> **Task to complete**: Scan the records below for the line with "middle pip: (288, 207)" and the line with "pinky tip: (258, 234)". Repeat those two lines and every line between them exactly, and nothing else.

[[ Dataset extract open ]]

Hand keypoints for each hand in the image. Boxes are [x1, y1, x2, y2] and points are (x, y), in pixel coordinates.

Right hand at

[[ Dataset extract closed ]]
[[ Dataset extract open ]]

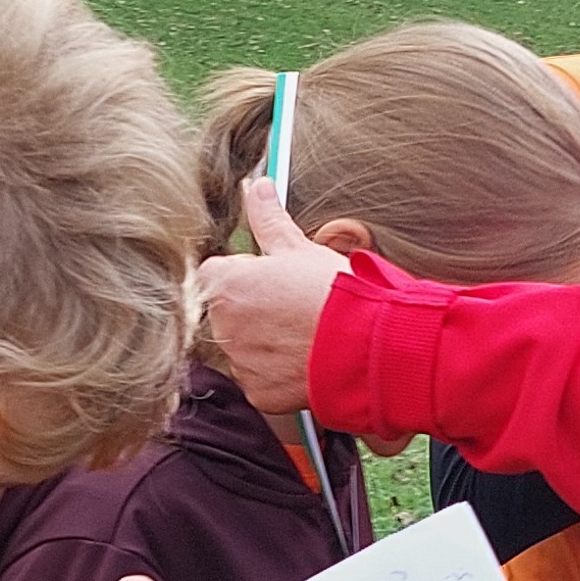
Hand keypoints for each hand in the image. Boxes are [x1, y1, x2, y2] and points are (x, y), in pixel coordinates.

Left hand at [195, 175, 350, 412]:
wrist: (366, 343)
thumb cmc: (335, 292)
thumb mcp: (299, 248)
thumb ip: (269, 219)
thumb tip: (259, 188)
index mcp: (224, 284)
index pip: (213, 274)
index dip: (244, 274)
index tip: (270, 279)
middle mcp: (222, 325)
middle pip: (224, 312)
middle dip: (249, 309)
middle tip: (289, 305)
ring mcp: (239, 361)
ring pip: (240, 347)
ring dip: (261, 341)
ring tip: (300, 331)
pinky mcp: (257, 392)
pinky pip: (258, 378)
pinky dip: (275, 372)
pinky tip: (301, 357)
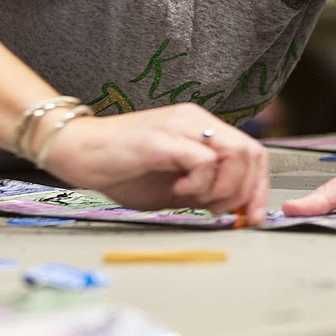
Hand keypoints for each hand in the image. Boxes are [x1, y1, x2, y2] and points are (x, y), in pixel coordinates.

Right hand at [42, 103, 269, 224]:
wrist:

[[ Dataset extract closed ]]
[[ Dataset extract open ]]

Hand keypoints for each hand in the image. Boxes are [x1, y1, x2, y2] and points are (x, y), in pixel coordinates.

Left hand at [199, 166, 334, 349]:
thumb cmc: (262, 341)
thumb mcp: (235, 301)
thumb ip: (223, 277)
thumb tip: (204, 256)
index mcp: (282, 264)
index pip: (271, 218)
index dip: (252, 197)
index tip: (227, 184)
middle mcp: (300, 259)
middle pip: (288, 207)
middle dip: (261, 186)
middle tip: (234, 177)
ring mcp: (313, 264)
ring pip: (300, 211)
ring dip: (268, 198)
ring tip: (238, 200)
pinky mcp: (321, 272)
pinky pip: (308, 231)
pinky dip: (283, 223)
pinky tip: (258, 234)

[[ Dataset extract closed ]]

> **Finished exercise**:
middle pip: (288, 207)
middle dip: (261, 186)
middle tip: (234, 177)
ring mcp: (313, 264)
ring pip: (300, 211)
ring dip: (268, 198)
ring tip: (238, 200)
pinky mcp: (321, 272)
pinky pip: (308, 231)
pinky dip: (283, 223)
pinky tip: (258, 234)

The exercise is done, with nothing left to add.